P.s. I replied to the other person that replied with a comment you may find useful as well.

[–] [email protected] 1 points 2 hours ago

You seem like a good person and I wish Lemmy had a way to follow people. Need more positivity in the feed. Keep it up, friend.

[–] [email protected] 1 points 17 hours ago (1 children)
[–] [email protected] 4 points 15 hours ago (1 children)

Compulsory disclaimer before I begin. I am not a mental health professional but I'm autistic and it's my special interest. I have read dozens of psychology books, watched interviews, and have thousands of hours of research into this stuff. I love it and it's changed my life. HOWEVER.. that doesn't mean I'm a pro, and these are topics that require a pro past a certain surface level. If that's on the table, I can't recommend it enough. If you get a therapist and don't click with them in the first hour or so, I recommend moving on to another one. It's super common in that world and not seen as offensive. If you cannot or are not ready, I don't mind chatting with you a bit and I'll tell you the beginning.
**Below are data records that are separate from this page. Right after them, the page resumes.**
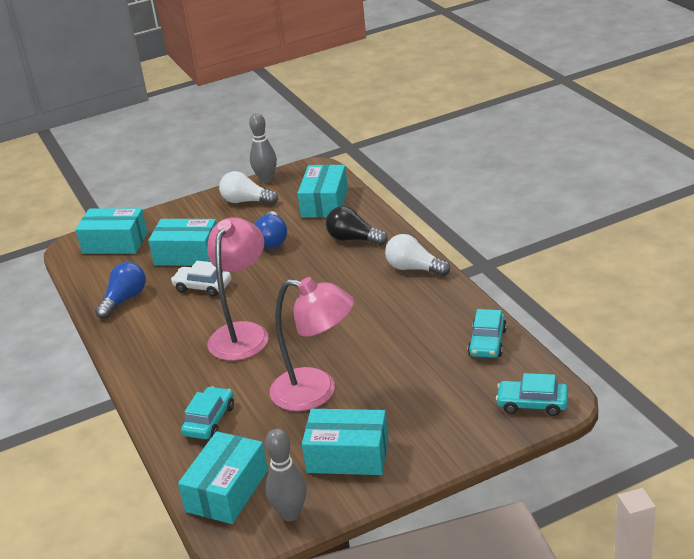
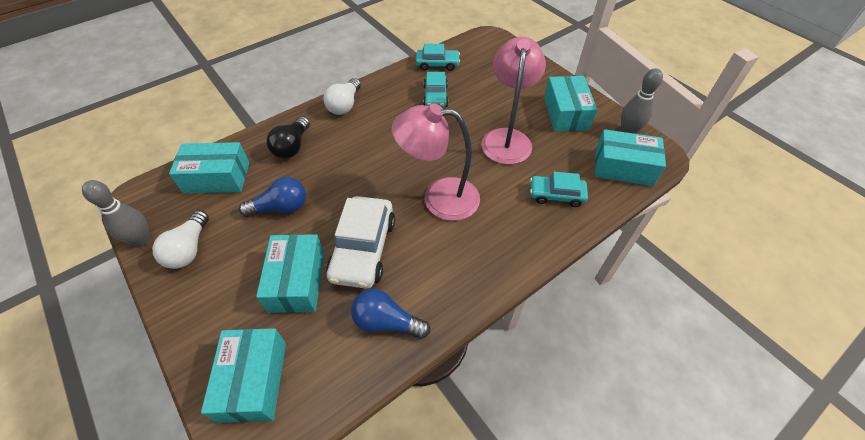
camera: 105 degrees left, 20 degrees up
(203, 287) = (363, 249): white car -> white car, size x1.64
(532, 404) = (495, 45): turquoise car -> turquoise car (435, 96)

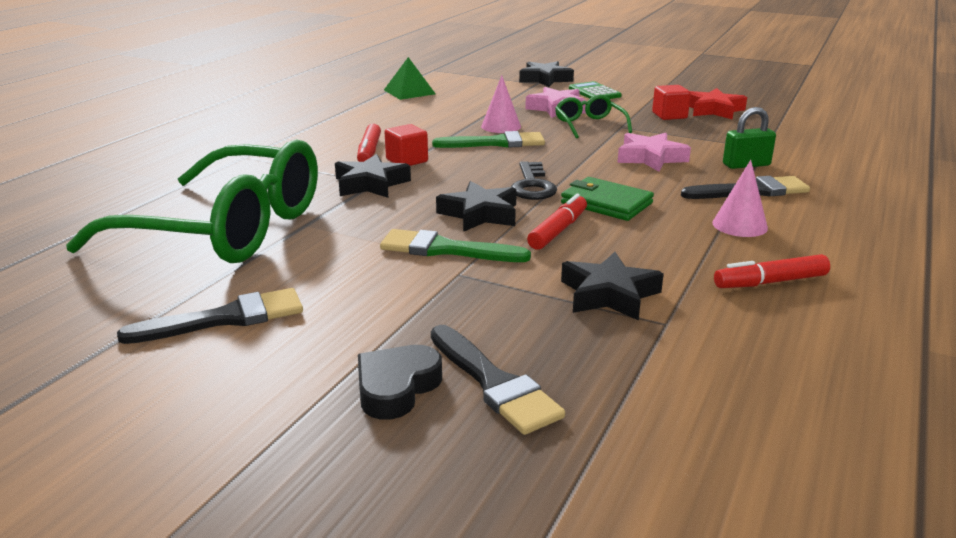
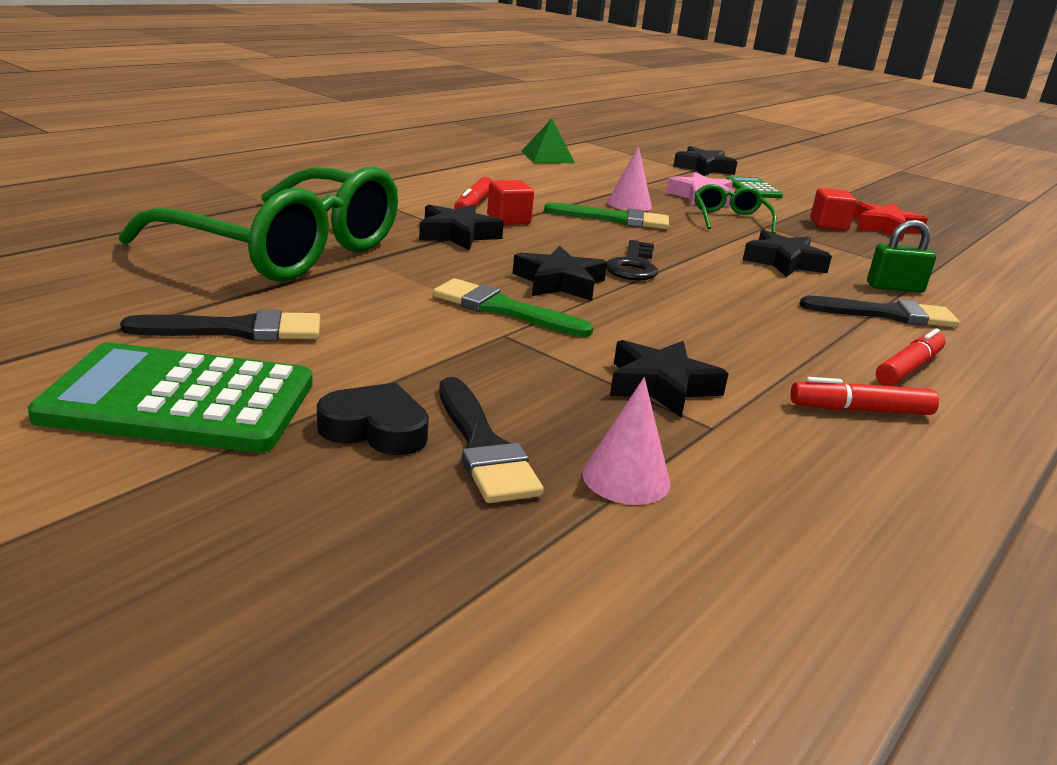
camera: 10 degrees right, 0 degrees up
(211, 400) = (180, 401): none -> green calculator
(396, 387) = (375, 429): black heart -> black heart turned 60 degrees clockwise
(558, 230) = (638, 314): red marker -> red marker (908, 368)
(606, 203) = (707, 297): green wallet -> none
(650, 158) = (783, 262): pink star -> black star
(739, 225) = (854, 346): pink cone -> pink cone (626, 478)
So you can answer a couple questions for this. Don't feel obligated to share your answers with me, but you're welcome to if you feel like you want to.
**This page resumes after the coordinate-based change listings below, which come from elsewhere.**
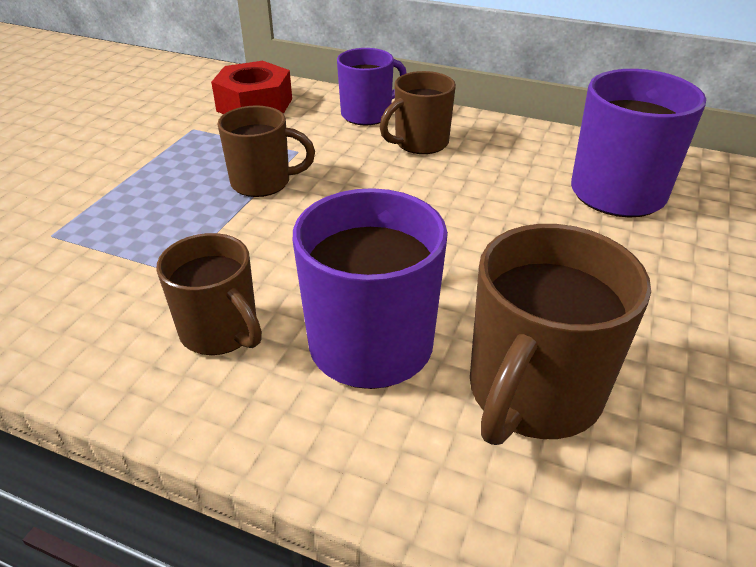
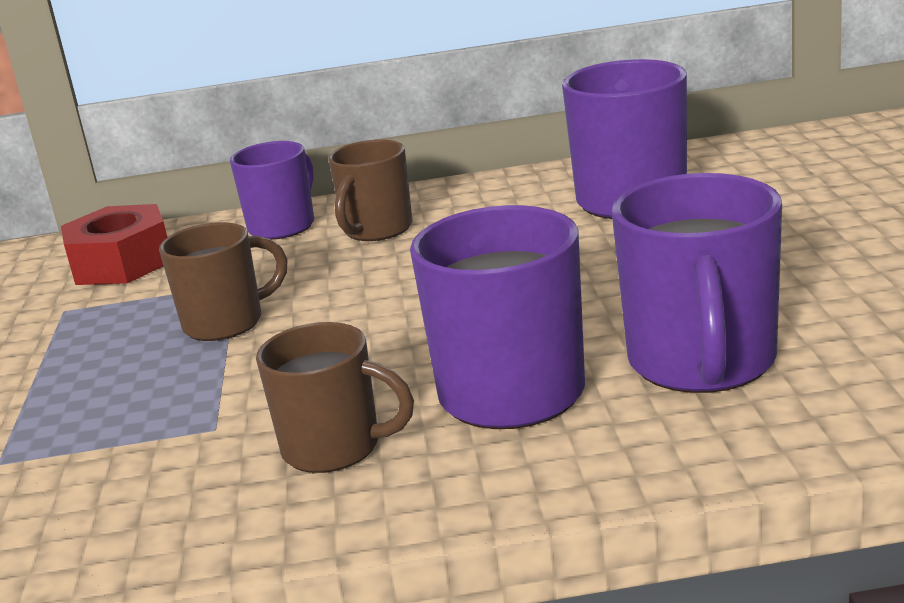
camera: 25 degrees left, 15 degrees down
(532, 393) = (702, 363): brown mug -> purple mug

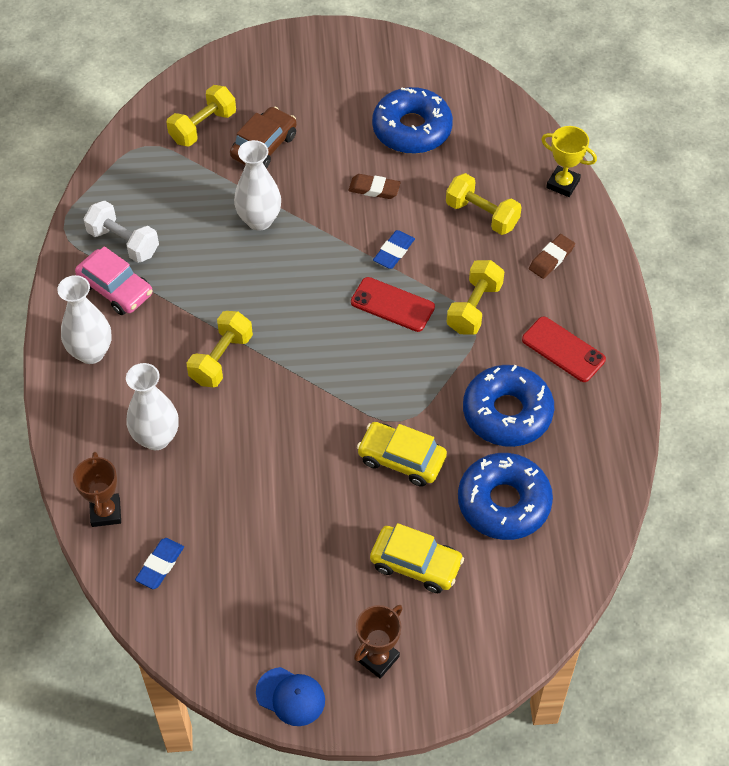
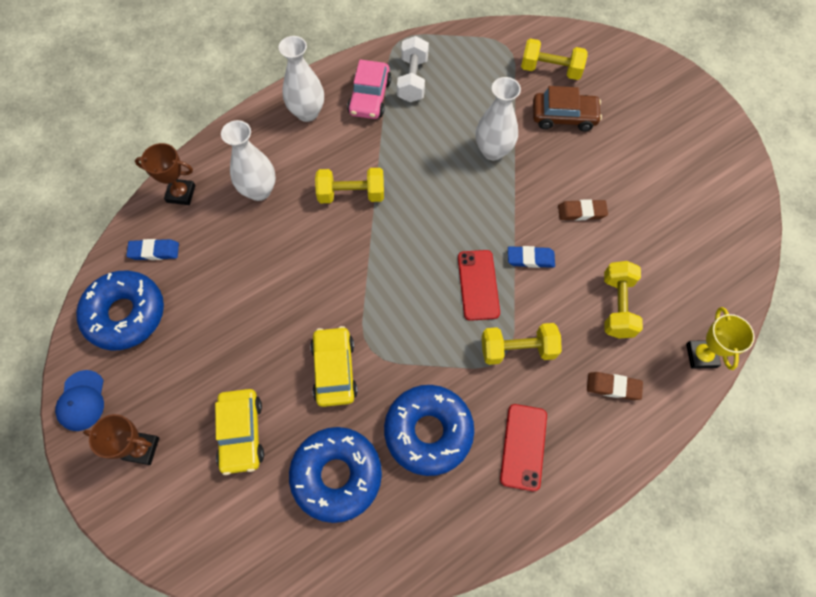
camera: 60 degrees right, 10 degrees up
(105, 512) = (181, 194): brown trophy -> brown trophy turned 45 degrees clockwise
(374, 189) = (581, 212): brown eraser -> brown eraser turned 75 degrees counterclockwise
(412, 129) = (662, 207): blue donut -> blue donut (126, 314)

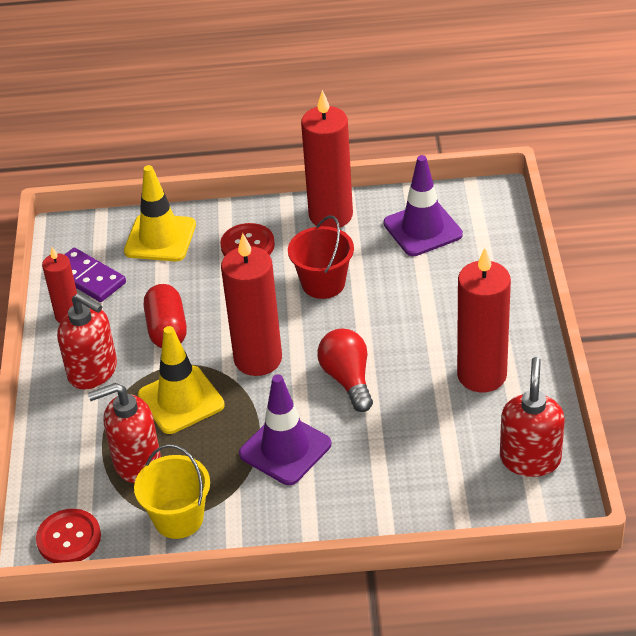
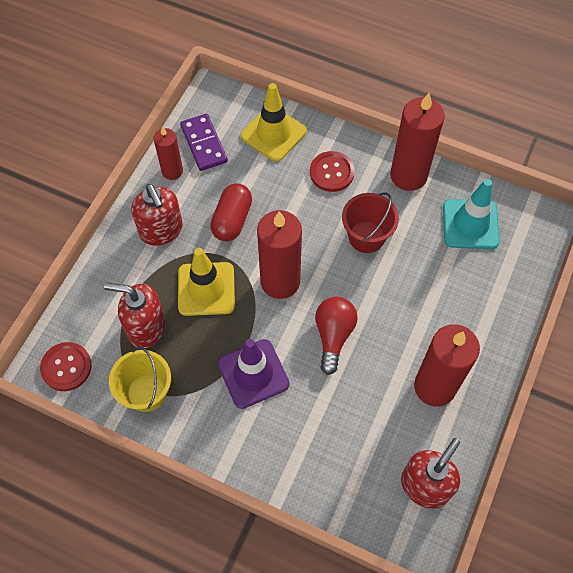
camera: 25 degrees right, 20 degrees up
(422, 229) = (470, 224): purple traffic cone -> turquoise traffic cone

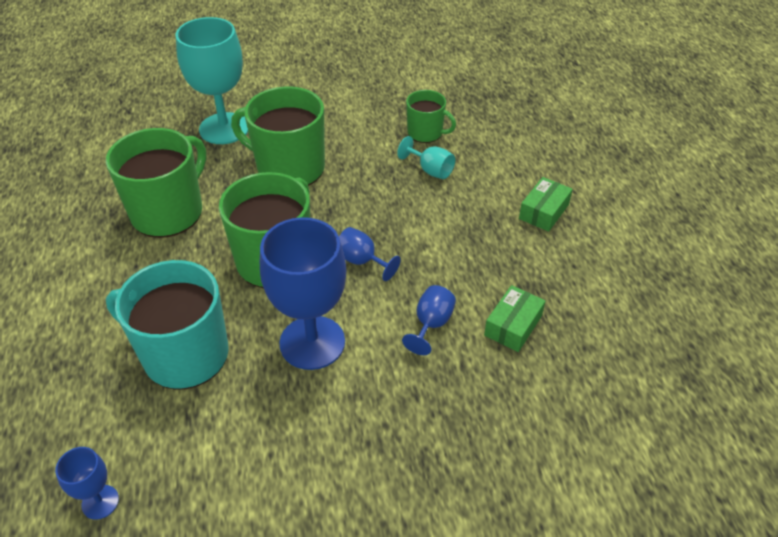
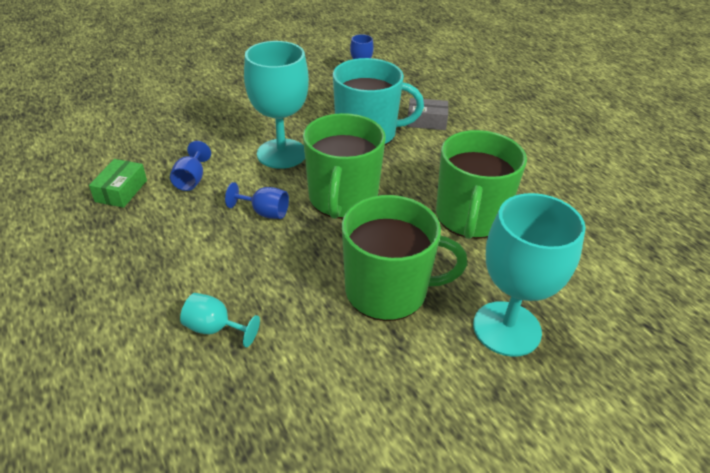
camera: 160 degrees right, 5 degrees down
(89, 359) = (426, 121): none -> grey box
(312, 342) = (281, 154): blue goblet -> turquoise goblet
(426, 133) = (232, 393): green mug -> none
(544, 211) = (70, 303): green box -> none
Question 1: Do you know you're masking?
  • Yes: If you do, that is voluntary masking and you can "catch" it and try to correct. Practice makes perfect. A good example of this would be if the Boss is in town and you decide to dress a little nicer and use the big business words when you talk to them. It's a deliberate act and it can have a purpose.
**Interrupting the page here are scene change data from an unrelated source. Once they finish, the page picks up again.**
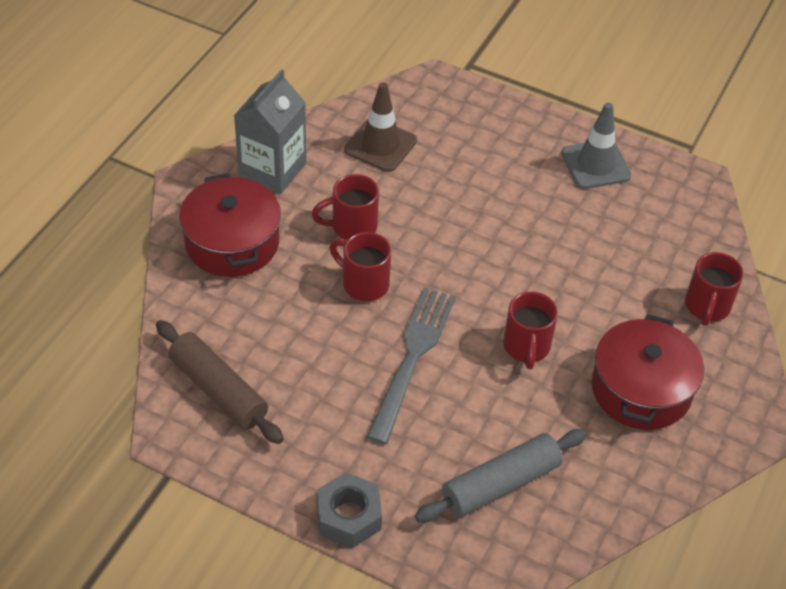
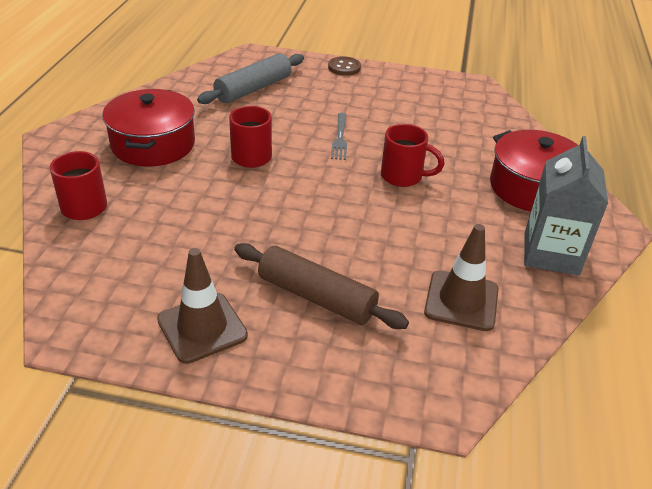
camera: 165 degrees right, 10 degrees down
(218, 390) = (464, 106): brown rolling pin -> brown rolling pin (316, 297)
(348, 516) = (344, 67): grey nut -> brown button
(352, 227) = (440, 216): red mug -> none
(412, 358) = (340, 138): grey fork -> grey fork, size x0.53
(595, 165) = (202, 327): grey traffic cone -> brown traffic cone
  • No: If you feel drained after dealing with people and you know you're not really "one of them" even though on the surface level that would be hard to prove, that would be subconscious masking. There are many kinds but the most common category would be trauma-based. A trauma mask can be visualized like this (this is fiction, domestic abuse trigger warning): [a wife comes home to her husband already drunk and about to get physical with the kids. She's calm in the moment, handles the husband and pacifies him. Gets him in the recliner, gets him fed and with his remote and another beer (against her wishes), and he eventually passes out in the chair. Everyone is safe. That night when all the kids are in bed, she breaks down shaking from the stress of the whole ordeal.] << That would be a description of a trauma mask. Trauma masks kick in automatically and you may not even know it's happening in the moment but afterwards you have anxiety, feel sick, or just plain exhausted.

Question 2: Are you autistic (also sometimes wrongly called Asperger’s Syndrome)?
  • No: Disregard. Just for giggles, read the "yes" as well. Autism is massively under-diagnosed.

  • Yes: So if you're autistic (I very briefly looked through your posts. You seem to program and have a strong sense of justice... I'm just saying I would look into it.) If you want to know more let me know, I can show you some tests that can get you a pretty good idea. Anyway, if you're autistic, the whole thing about trauma masking could apply to your entire existence and you may not even know it. It sounds insane but it's true and a super common shared experience among especially late-diagnosed autistics, like if you're an adult and don't know you're autistic yet.

Conclusion:
  • If you answered "yes/no" or "yes/yes", you have already begun your progress by being curious! Don't forget you can have voluntary and subconscious masking at the same time so as you figure out your voluntary stuff, some subconscious stuff may still be there.

  • If you answered "no/no" or "no/yes" I would recommend a book by Devon Price, PhD called Unmasking Autism. Even if you're not autistic or in some other way neurodivergent the tools to find one's authentic self are the same (both are trauma masks, remember?). The book can be a little heavy but it's well worth it. It has a unique way to call out stuff that we'd never even think to complain about but is super valid.

I know this was a long ass reply. I'm happy to write more. If you have questions or want those autism questionnaires, just let me know. I'm not affiliate or anything, and they're free and anonymous as far as I'm aware.

[–] [email protected] 1 points 7 hours ago

do get me those questionnaries. i suspect adhd but afaik they do masking too?

also id probably trust an autistic special interest over most professionals here tgese days tbh.